● **AIM OF THE TASK**
Below are the records; copy out every line that holds the word "down".

● **EXTRACTED INFORMATION**
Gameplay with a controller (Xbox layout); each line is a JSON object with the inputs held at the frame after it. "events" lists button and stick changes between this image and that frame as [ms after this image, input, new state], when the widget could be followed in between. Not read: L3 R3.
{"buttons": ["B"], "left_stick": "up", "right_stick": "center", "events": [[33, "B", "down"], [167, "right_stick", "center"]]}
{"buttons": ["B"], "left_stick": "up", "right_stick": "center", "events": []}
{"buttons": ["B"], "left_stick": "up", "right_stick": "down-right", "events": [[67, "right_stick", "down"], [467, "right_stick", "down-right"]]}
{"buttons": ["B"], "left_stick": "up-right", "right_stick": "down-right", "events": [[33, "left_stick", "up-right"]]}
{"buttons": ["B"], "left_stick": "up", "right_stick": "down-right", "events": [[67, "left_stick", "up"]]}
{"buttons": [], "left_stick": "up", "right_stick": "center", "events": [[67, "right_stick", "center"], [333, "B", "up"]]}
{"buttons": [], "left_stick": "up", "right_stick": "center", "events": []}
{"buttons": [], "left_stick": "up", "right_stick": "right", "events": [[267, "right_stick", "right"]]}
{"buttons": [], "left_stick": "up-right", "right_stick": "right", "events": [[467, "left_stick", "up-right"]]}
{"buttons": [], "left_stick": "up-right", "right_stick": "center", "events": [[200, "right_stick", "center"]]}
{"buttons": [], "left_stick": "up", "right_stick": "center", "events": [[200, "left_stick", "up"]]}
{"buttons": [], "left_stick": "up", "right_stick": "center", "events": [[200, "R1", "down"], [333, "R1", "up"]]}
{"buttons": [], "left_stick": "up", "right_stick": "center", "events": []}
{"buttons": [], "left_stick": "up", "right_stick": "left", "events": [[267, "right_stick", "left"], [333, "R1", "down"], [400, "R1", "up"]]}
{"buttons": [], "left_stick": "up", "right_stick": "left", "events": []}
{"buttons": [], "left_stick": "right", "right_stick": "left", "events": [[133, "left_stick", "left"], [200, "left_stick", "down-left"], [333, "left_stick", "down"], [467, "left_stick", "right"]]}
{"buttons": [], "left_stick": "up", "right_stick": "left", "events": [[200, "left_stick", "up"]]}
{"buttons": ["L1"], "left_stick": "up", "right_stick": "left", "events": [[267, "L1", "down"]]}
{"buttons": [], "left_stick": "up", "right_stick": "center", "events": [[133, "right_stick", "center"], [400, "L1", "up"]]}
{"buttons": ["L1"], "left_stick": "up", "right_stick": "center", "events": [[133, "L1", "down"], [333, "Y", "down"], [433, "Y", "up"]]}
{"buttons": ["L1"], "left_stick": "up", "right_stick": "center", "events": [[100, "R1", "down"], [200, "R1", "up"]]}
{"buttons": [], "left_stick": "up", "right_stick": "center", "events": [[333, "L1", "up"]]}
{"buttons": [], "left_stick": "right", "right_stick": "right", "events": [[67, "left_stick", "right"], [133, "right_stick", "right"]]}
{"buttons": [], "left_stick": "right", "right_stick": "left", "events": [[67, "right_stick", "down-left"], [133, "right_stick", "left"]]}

● **TASK RESULT**
{"buttons": ["B"], "left_stick": "up", "right_stick": "center", "events": [[33, "B", "down"], [167, "right_stick", "center"]]}
{"buttons": ["B"], "left_stick": "up", "right_stick": "down-right", "events": [[67, "right_stick", "down"], [467, "right_stick", "down-right"]]}
{"buttons": ["B"], "left_stick": "up-right", "right_stick": "down-right", "events": [[33, "left_stick", "up-right"]]}
{"buttons": ["B"], "left_stick": "up", "right_stick": "down-right", "events": [[67, "left_stick", "up"]]}
{"buttons": [], "left_stick": "up", "right_stick": "center", "events": [[200, "R1", "down"], [333, "R1", "up"]]}
{"buttons": [], "left_stick": "up", "right_stick": "left", "events": [[267, "right_stick", "left"], [333, "R1", "down"], [400, "R1", "up"]]}
{"buttons": [], "left_stick": "right", "right_stick": "left", "events": [[133, "left_stick", "left"], [200, "left_stick", "down-left"], [333, "left_stick", "down"], [467, "left_stick", "right"]]}
{"buttons": ["L1"], "left_stick": "up", "right_stick": "left", "events": [[267, "L1", "down"]]}
{"buttons": ["L1"], "left_stick": "up", "right_stick": "center", "events": [[133, "L1", "down"], [333, "Y", "down"], [433, "Y", "up"]]}
{"buttons": ["L1"], "left_stick": "up", "right_stick": "center", "events": [[100, "R1", "down"], [200, "R1", "up"]]}
{"buttons": [], "left_stick": "right", "right_stick": "left", "events": [[67, "right_stick", "down-left"], [133, "right_stick", "left"]]}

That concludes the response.